Pada 20 Oktober lalu, Prabowo Subianto dan Gibran Rakabuming resmi dilantik sebagai Presiden dan Wakil Presiden Republik Indonesia. Keesokan harinya, Selasa (21 Oktober), Presiden melantik jajaran menteri dan wakil menteri dalam Kabinet Merah Putih, yang mencatat sejarah baru dengan total anggota sebanyak 109 orang. Terdiri dari 7 menteri koordinator (menko), 41 menteri, 5 kepala lembaga, dan 56 wakil menteri. Sebelumnya, Kabinet Indonesia Maju hanya beranggotakan 60 orang, meliputi 34 menteri, 18 wakil menteri, dan 8 pejabat setingkat menteri.
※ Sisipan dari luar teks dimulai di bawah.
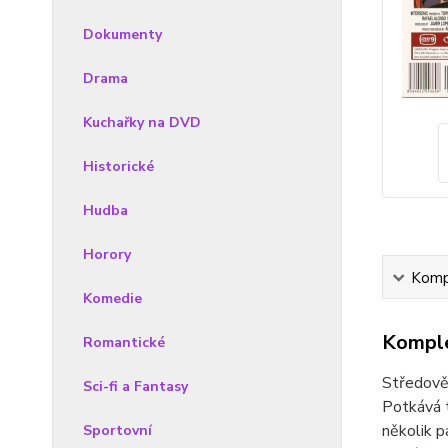
Dokumenty
Drama
Kuchařky na DVD
Historické
Hudba
Horory
Kompl
Komedie
Komple
Romantické
Středověk
Sci-fi a Fantasy
Potkává t
několik p
Sportovní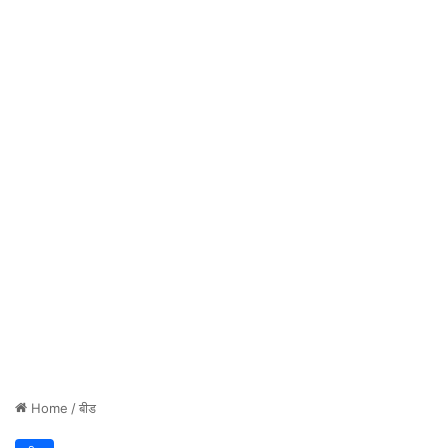
Home
/
बीड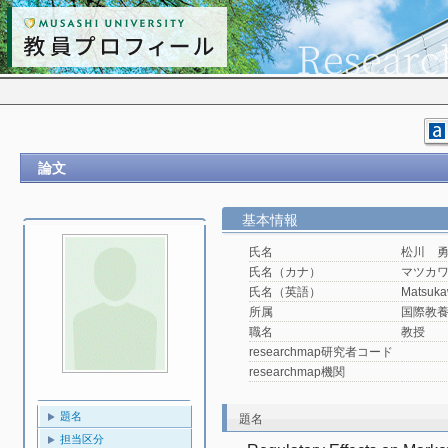
論文
基本情報
氏名
松川 
氏名（カナ）
マツカ
氏名（英語）
Matsuka
所属
国際教
職名
教授
researchmap研究者コード
researchmap機関
題名
題名
担当区分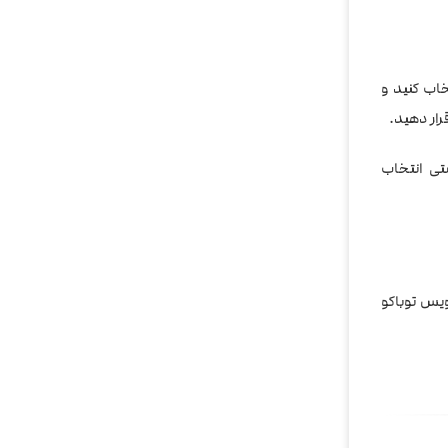
اب کنید و
رار دهید.
و گولد نستی انتخاب
ویس توباکو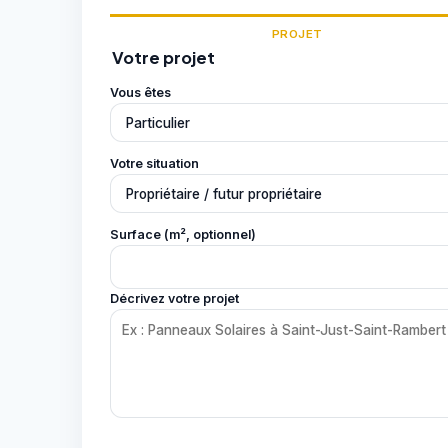
PROJET
Votre projet
Vous êtes
Votre situation
Surface (m², optionnel)
Décrivez votre projet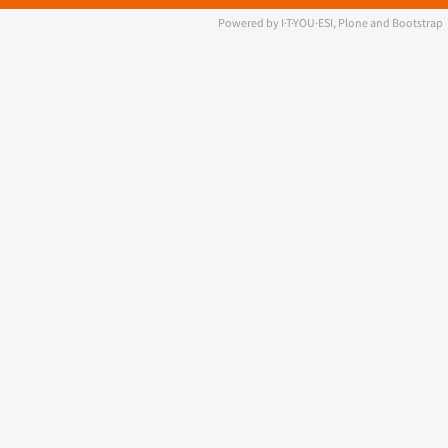
Powered by I·T·YOU·ESI, Plone and Bootstrap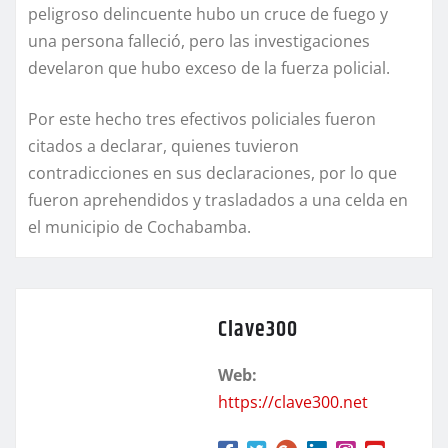
peligroso delincuente hubo un cruce de fuego y
una persona falleció, pero las investigaciones
develaron que hubo exceso de la fuerza policial.
Por este hecho tres efectivos policiales fueron
citados a declarar, quienes tuvieron
contradicciones en sus declaraciones, por lo que
fueron aprehendidos y trasladados a una celda en
el municipio de Cochabamba.
Clave300
Web:
https://clave300.net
Penambahan jumlah menteri di kabinet Prabowo tersebut terjadi setelah revisi Undang-Undang Kementerian Negara yang sebelumnya membatasi jumlah kementerian maksimal 34. Dengan demikian, Kabinet Merah Putih menjadi kabinet dengan jumlah anggota terbanyak sejak era Orde Baru hingga Reformasi. Selain itu, Presiden Prabowo juga turut dibantu oleh sejumlah utusan khusus dan penasihat khusus, yang merupakan hal baru dari kabinet sebelumnya.
MI/Seno
Postur kabinet di Indonesia
Sejak awal kemerdekaan, postur kabinet Indonesia menjadi cerminan dari kompleksitas politik. Pada kabinet pertama Indonesia, menteri-menteri yang terpilih berasal dari berbagai latar belakang dan pandangan politik yang bertolak belakang. Hal ini mencerminkan semangat keberagaman, tetapi menghadirkan tantangan dalam mencapai keselarasan.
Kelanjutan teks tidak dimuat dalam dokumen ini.